In the 2025 final the whole street including past and present residents are now looking for a new home with the news that a freeway is being built through Ramsey Street. Paul Robinson and Shane Ramsey each come up with a new place Ramsey Hills and Robinson Towers. Before the closing scene Susan, Karl and Paul are stood on Ramsey Street where Susan says she wants to fight to save the street with Karl agreeing and Paul asking “what now” ending leaving it unknown what the outcome will be.

==Reception==
For his portrayal of Shane Ramsay, O'Brien won the 'Most Popular New Talent' award at the 1986 Logie Awards The following year, O'Brien won the 'Most Popular Actor' award. Virgin Media branded the character as a retro soap hunk in a special feature reported on their website, stating: "Shane Ramsay in Neighbours possibly had the best mullet ever seen in soap history. But he was kind and was like an older brother but with the advantages of not being related." They also branded O'Brien as one of Neighbours most popular cast members in the history of the series for his portrayal of Shane. Lorna Cooper of MSN TV listed Shane as one of soap opera's "forgotten characters" and also brands him as Neighbours' "first major hunk".

Ruth Deller of television website Lowculture gave Shane a 3.5 out of 5 for his contribution to Neighbours, during a feature called "A guide to recognising your Ramsays and Robinsons". Deller said "The mullet-tastic Shane was the 'housewife's choice' back in the 80s, something that has served actor Peter O'Brien well over the years". She added "He was in love with Daphne (and for a while the actors playing them had a romance in real-life) and was heartbroken when she ended up with Des Clarke".
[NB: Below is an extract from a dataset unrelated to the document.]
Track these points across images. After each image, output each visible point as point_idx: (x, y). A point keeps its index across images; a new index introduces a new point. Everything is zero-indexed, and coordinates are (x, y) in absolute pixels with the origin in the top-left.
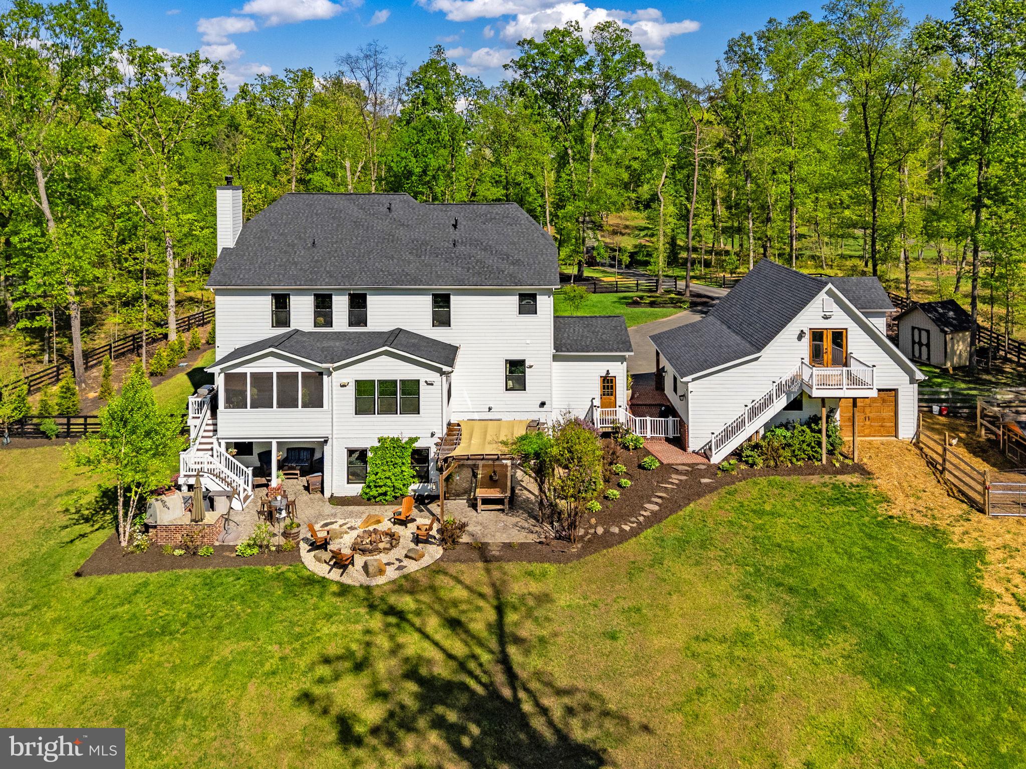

Telecommunications network Orange profiled past Neighbours characters, in this feature they joke about Shane's most memorable stating: "Being involved in a dramatic car crash, which shattered the talented diver’s dream of competing in the Olympics. Worse still, it meant soap fans never got to see Shane in his Speedos again. Sigh…" In her book "Soap opera", Dorothy Hobson describes Shane and his family as "more working class than other characters", also stating: "They had working-class jobs but were not represented as cloth cap wearing or dowdy, they were bright and modern and representative of a vibrant and working population." Andrew Mercado in his book Super Aussie Soaps brands the Ramsay family as being the backbone of the serial during the early years. Susannah Alexander from Digital Spy called Shane an "iconic character".